Seus heterônimos, vistos nesse contexto, são uma profunda consciência dos diversos ‘eu’s’ presentes no Ser Humano. É aquilo que nos faz em um momento sermos justos e em outros adotarmos uma postura somente conveniente para nós mesmos. É quando dentro de nós existe algo que nos chama para atender a um dever e, ao mesmo tempo, algo que nos chama para aplacar algum desejo. Nas tradições do oriente, chamamos esses diversos aspectos, esses ‘eus’, de personalidade, que precisa ser comandada por um Eu mais elevado, superior, que é quem de fato nós somos. Em Fernando Pessoa, a profunda consciência dele mesmo o fez dar nome e sobrenome as suas características de personalidade. Numa carta que trata deste assunto ele diz:

“Não sei se sou histérico simplesmente, se sou mais propriamente um histero-neurastênico. Prefiro esta segunda hipótese, porque há em mim fenômenos de abulia que é a histeria propriamente dita; a origem mental dos meus heterônimos está na minha tendência orgânica e constante para a despersonalização e simulação. Estes fenômenos, felizmente para mim e para os outros, mentalizaram-se em mim. Quero dizer, não se manifestam na minha vida prática, exterior, ao contato com os outros. Explodem para dentro, vivo-os eu a sós comigo. Assim, tudo acaba em silêncio e poesia”.

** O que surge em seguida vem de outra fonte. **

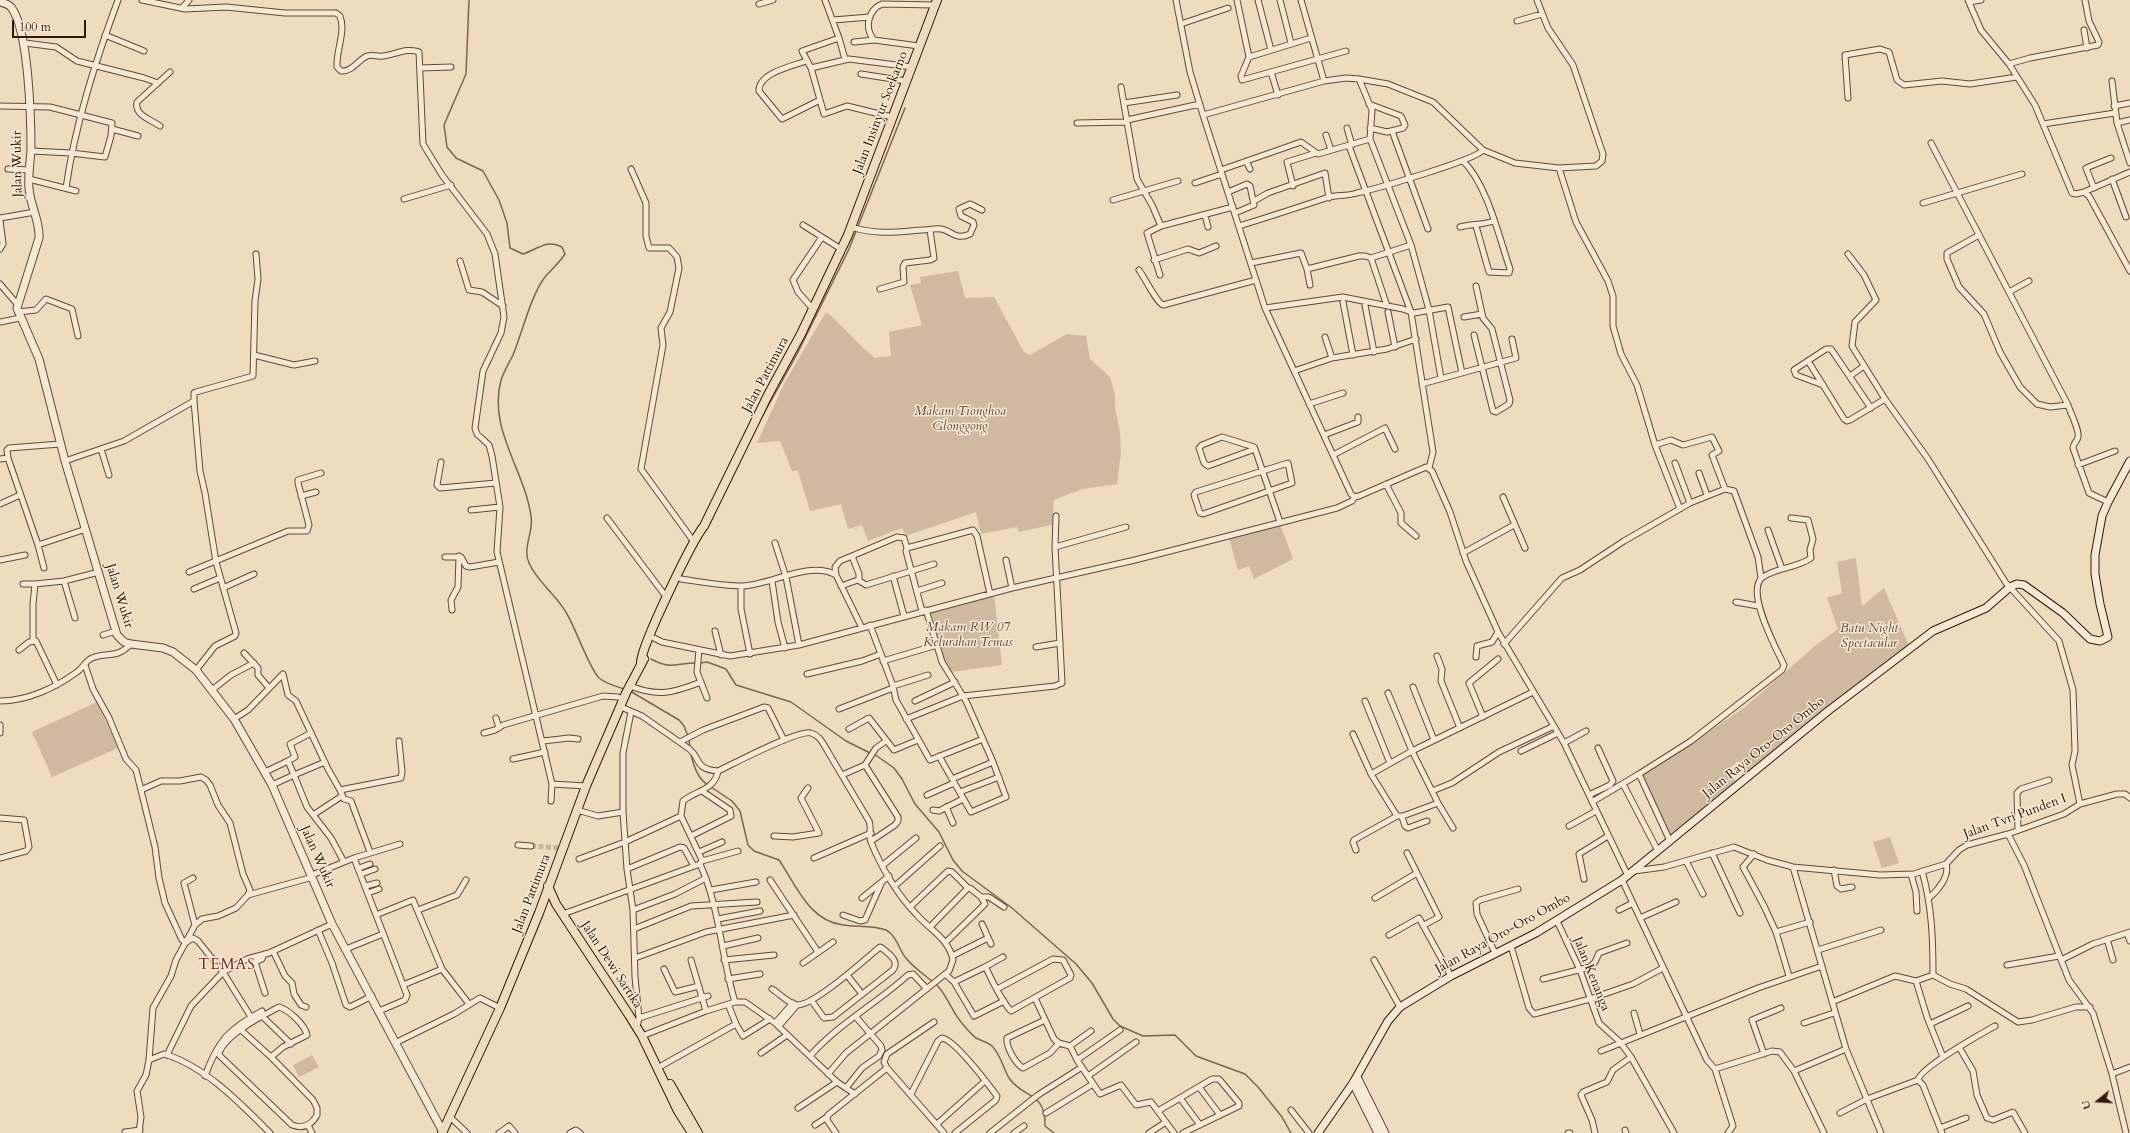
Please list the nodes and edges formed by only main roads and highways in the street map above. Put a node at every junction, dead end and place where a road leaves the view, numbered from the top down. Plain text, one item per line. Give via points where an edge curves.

Morreu em 1935, diagnosticado com cólica hepática, depois de ter publicado o livro Mensagem, um dos que mais podemos perceber a influência do ocultismo, do estudo daquilo que está no campo do sutil, transcendente, oculto, em sua vida. Durante toda a Vida, Fernando Pessoa traduziu inúmeras obras teosóficas e foi se aprofundando cada vez mais nesse conhecimento, que podemos traduzir como “Sabedoria Divina”. Abaixo podemos perceber um dos poemas que mais retratam a importância desse conhecimento na vida do poeta:

Não dormes sob os ciprestes,

Pois não há sono no mundo.

(…)

O corpo é a sombra das vestes

Que encobrem o teu ser profundo.

Vem a noite, que é a morte,

E a sombra acabou sem ser.

Vais na noite só recorte,

Igual a ti sem querer.

Mas na Estalagem do Assombro

Tiram-te os Anjos a capa.

Segues sem capa no ombro,

Com o pouco que te tapa.

Então Arcanjos da Estrada

Despem-te e deixam-te nu.

Não tem vestes, não tens nada:

Tens só teu corpo, que és tu.

Por fim, na funda caverna,

Os Deuses despem-te mais.

Teu corpo cessa, alma externa,

Mas vês que são teus iguais.

(…)

A sombra das tuas vestes

Ficou entre nós na Sorte.

Não está morto, entre ciprestes.

(…)

Neófito, não há morte.

(Trecho de Iniciação, Fernando Pessoa)

Em inúmeras cartas a amigos, e ao longo de sua obra, podemos perceber o quanto foi se aprofundando no conhecimento de si mesmo visando sempre o transcendente, o elevado, o Divino na Vida. Podemos aprender com o seu exemplo a relevância de entrar nessa Jornada Humana com um profundo contato com o nosso coração, com nossa identidade, com quem nós somos de verdade, de maneira a colocarmos essa essência, aquilo que temos de melhor, em tudo que fizermos, nas nossas poesias, no nosso trabalho, na forma que falamos, ou seja, em todas as experiências que nos couber viver.